:: Data excerpts ::

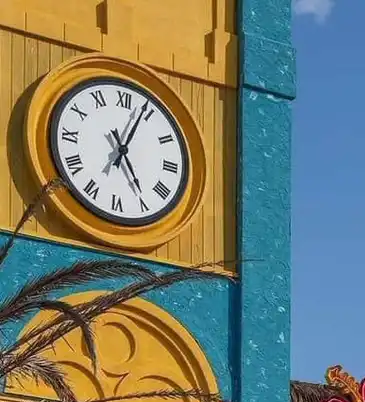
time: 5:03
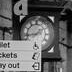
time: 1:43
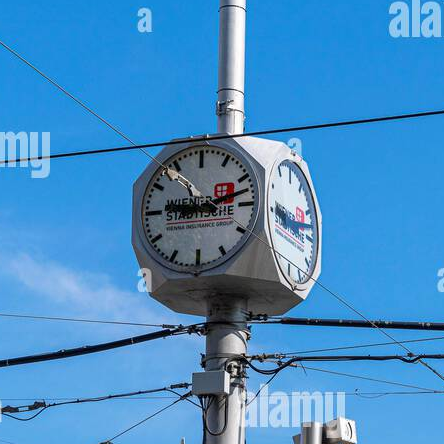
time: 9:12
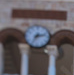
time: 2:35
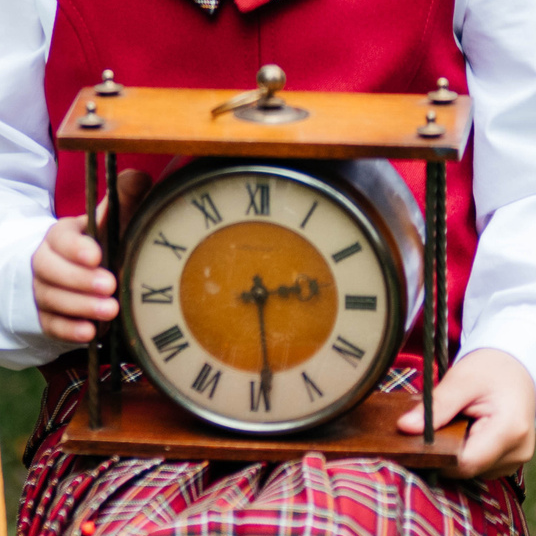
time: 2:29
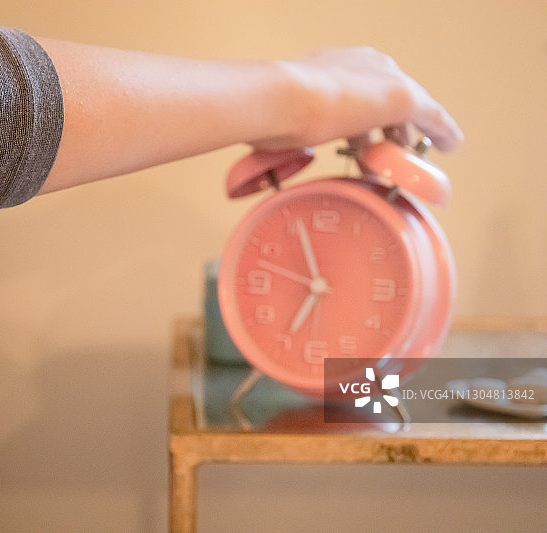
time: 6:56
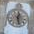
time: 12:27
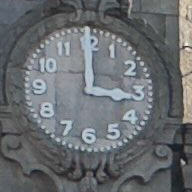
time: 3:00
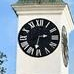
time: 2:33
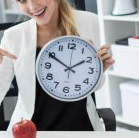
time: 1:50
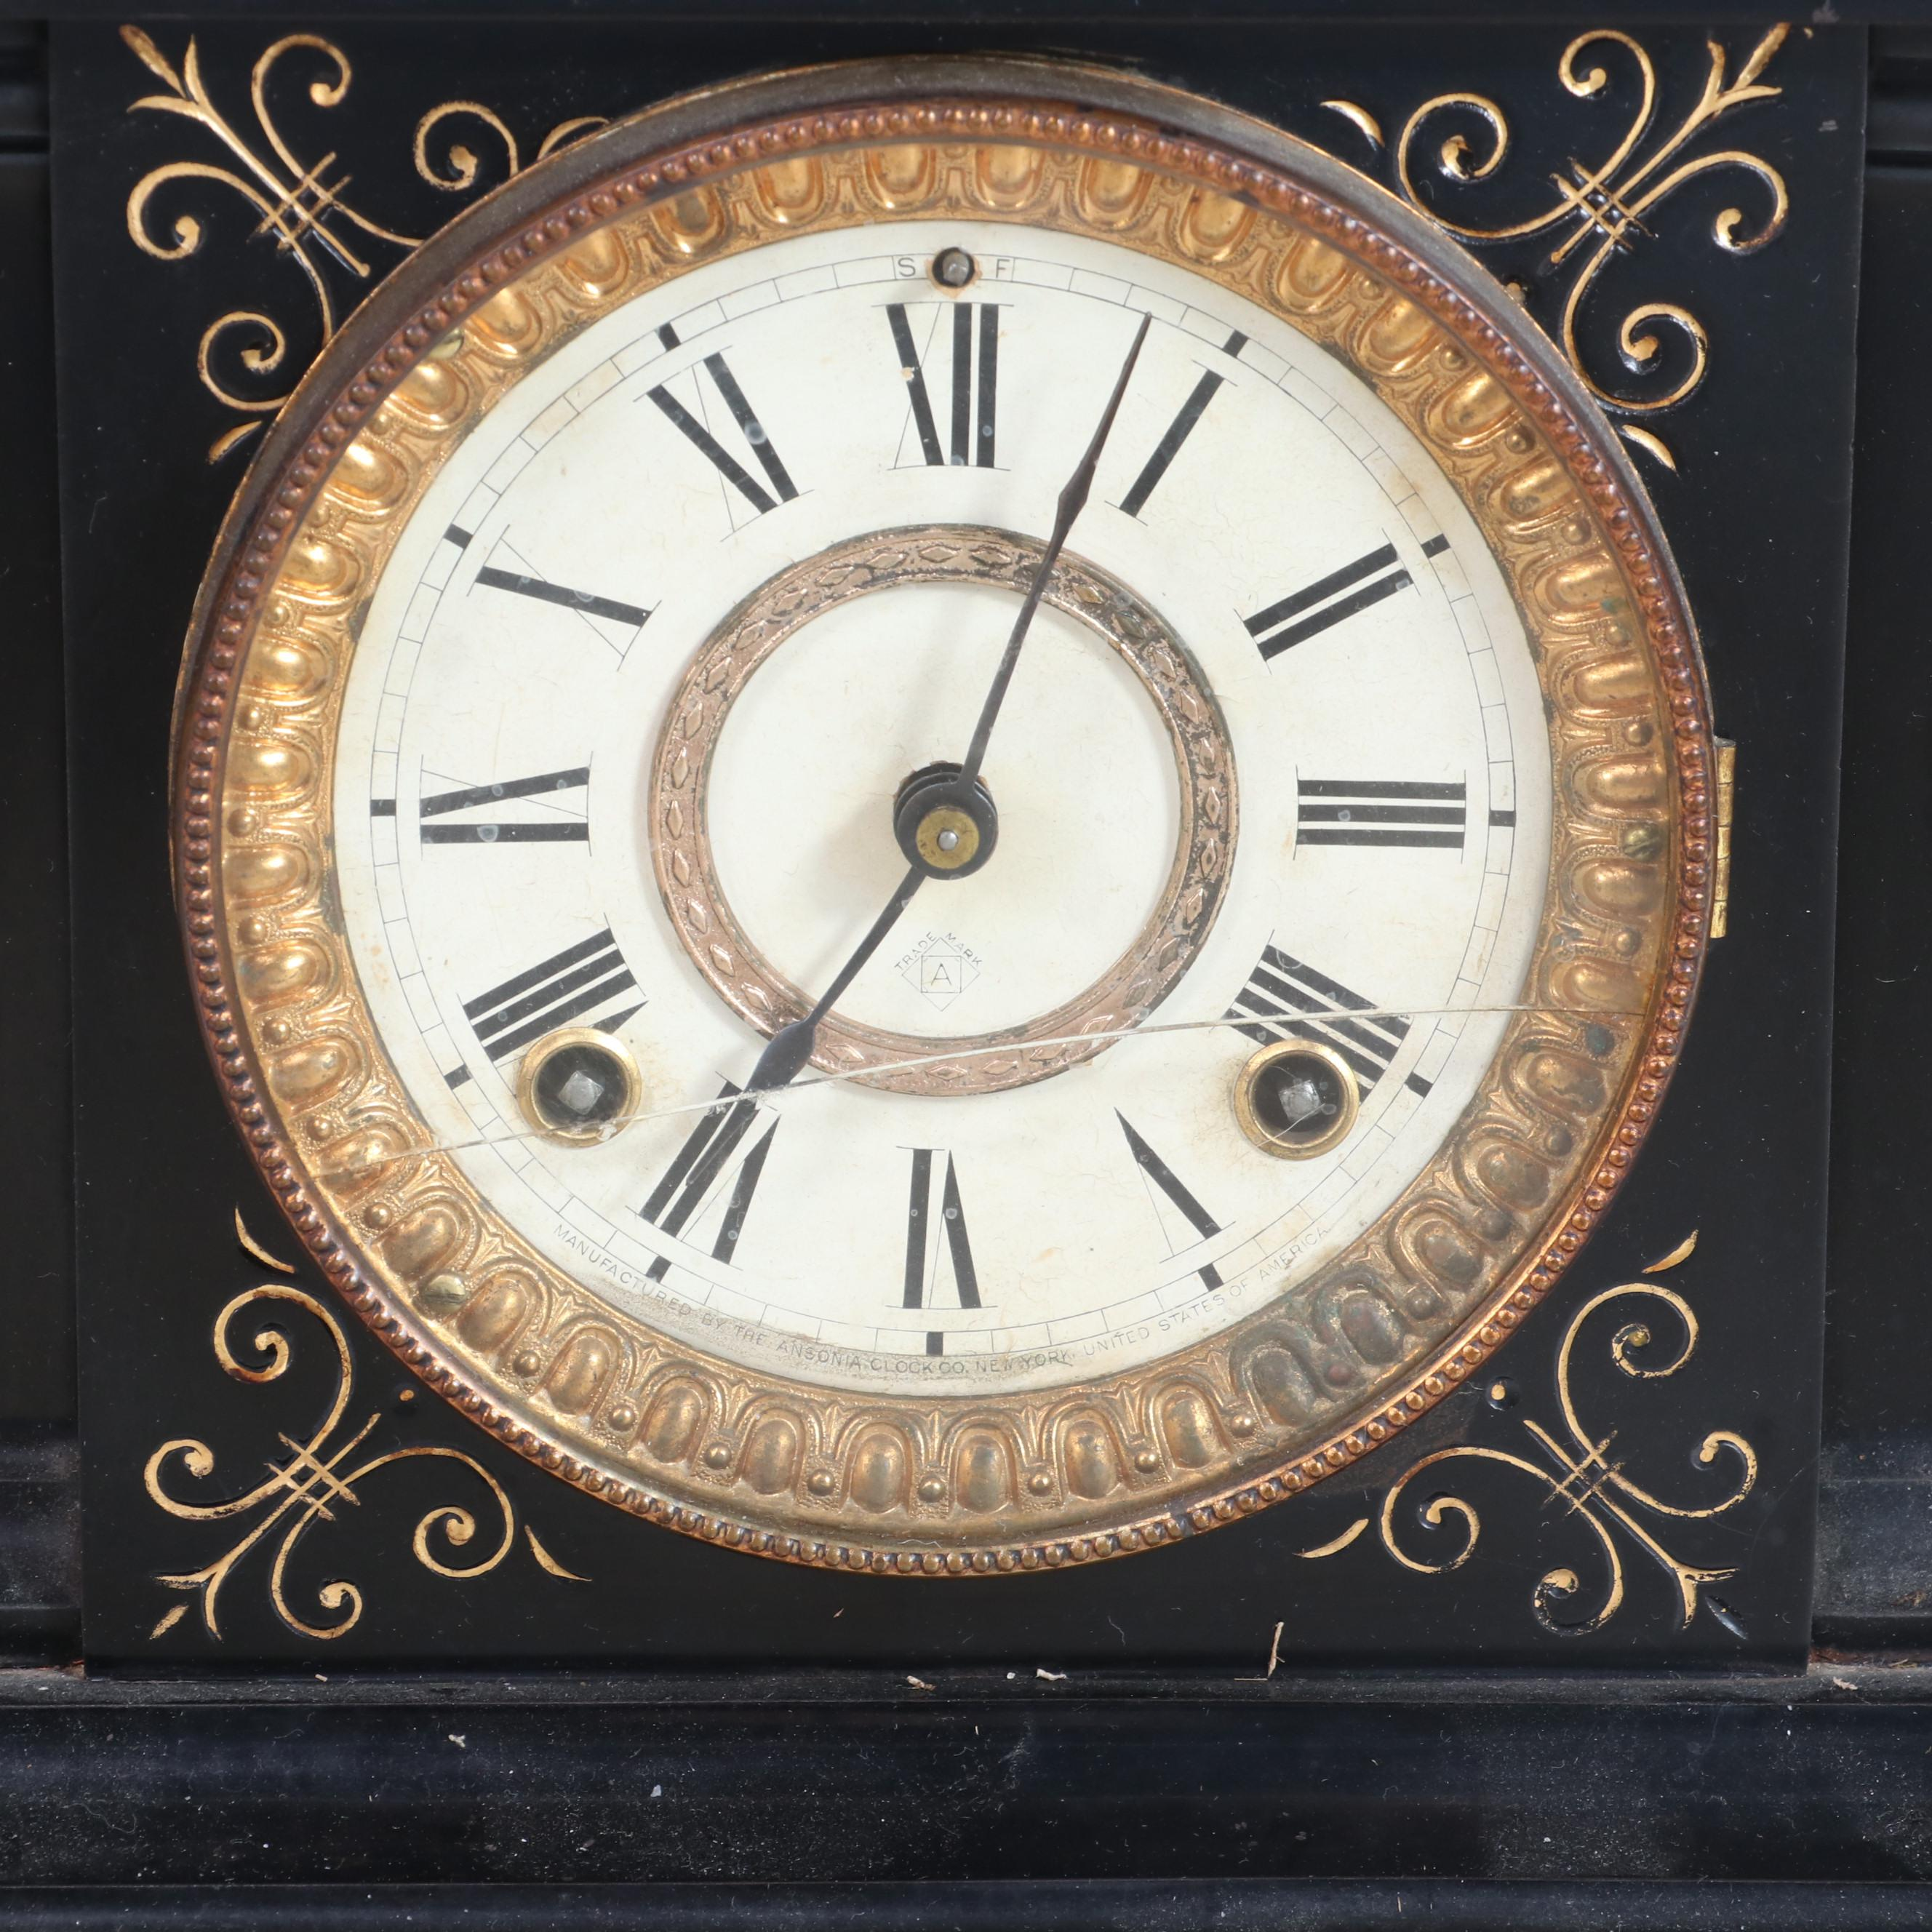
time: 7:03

:::

Problem to work on >>
Rewrite each line of the material above, replacing "time" with "shown" and changing nothing else. Leave out the pictures.

Task solution >>
shown: 5:03
shown: 1:43
shown: 9:12
shown: 2:35
shown: 2:29
shown: 6:56
shown: 12:27
shown: 3:00
shown: 2:33
shown: 1:50
shown: 7:03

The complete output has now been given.